Exercise brief >> From the listing below, pick out each line with the word "plus".
━━━━━ The records
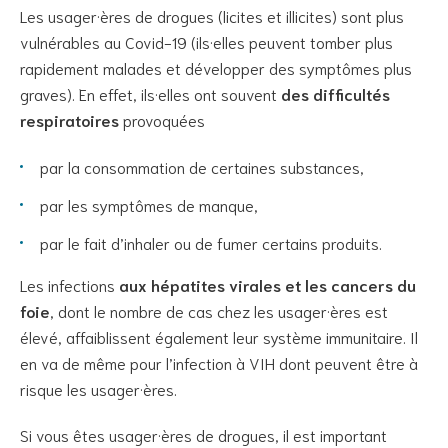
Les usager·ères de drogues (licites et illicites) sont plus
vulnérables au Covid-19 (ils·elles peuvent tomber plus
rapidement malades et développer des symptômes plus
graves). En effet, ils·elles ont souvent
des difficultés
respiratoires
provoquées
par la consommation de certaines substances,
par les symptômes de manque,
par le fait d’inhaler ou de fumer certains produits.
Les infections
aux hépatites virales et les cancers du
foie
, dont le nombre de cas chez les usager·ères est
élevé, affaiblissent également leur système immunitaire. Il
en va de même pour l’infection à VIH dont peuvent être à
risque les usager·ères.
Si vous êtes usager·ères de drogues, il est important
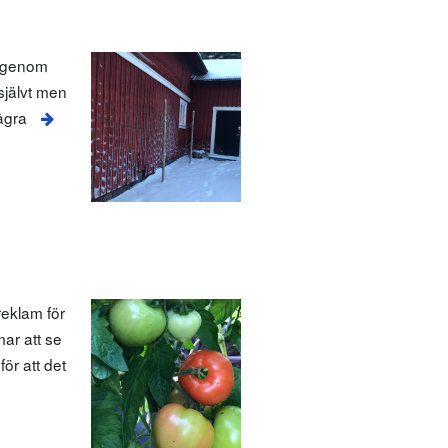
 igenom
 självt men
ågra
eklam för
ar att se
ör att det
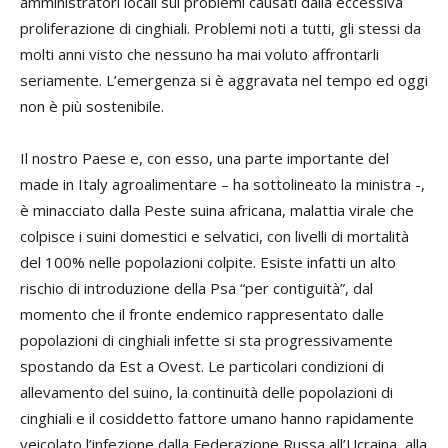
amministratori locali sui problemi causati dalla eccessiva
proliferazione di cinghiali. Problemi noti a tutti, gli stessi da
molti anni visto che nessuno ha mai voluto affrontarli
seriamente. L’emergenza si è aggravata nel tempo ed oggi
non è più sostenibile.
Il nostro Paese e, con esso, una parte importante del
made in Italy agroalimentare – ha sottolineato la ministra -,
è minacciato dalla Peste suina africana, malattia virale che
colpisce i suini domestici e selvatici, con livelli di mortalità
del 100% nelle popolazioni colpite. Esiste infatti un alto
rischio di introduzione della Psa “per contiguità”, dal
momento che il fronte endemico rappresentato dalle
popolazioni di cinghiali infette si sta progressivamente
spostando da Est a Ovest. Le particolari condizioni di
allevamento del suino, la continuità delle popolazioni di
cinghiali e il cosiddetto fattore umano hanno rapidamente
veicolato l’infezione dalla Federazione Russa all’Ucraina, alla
━━━━━━━━━━
━━━━━ The records
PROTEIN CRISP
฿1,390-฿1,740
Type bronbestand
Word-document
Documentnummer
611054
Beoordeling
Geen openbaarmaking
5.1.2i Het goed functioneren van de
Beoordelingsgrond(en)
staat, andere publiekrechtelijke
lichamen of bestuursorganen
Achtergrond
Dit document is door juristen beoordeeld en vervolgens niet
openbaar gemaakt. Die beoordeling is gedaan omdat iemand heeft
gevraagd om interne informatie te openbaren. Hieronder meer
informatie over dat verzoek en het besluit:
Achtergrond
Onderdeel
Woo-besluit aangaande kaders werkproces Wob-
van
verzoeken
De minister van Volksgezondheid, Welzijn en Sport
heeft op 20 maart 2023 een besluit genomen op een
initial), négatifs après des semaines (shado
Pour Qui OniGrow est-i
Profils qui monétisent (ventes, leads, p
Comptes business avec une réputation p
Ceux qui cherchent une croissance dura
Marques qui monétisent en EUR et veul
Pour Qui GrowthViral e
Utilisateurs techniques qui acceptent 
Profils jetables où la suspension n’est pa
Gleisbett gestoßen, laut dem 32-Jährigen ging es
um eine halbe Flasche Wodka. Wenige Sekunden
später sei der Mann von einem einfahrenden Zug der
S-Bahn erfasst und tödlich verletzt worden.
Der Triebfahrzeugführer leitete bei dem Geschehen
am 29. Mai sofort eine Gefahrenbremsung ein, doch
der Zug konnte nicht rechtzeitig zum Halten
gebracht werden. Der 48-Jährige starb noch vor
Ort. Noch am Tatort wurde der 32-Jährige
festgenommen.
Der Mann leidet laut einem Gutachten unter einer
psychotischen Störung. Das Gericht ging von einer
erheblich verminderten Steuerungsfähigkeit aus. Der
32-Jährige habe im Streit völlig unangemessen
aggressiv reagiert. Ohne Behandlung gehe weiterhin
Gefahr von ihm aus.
━━━━━━━━━━
Output below >>
Les usager·ères de drogues (licites et illicites) sont plus
vulnérables au Covid-19 (ils·elles peuvent tomber plus
rapidement malades et développer des symptômes plus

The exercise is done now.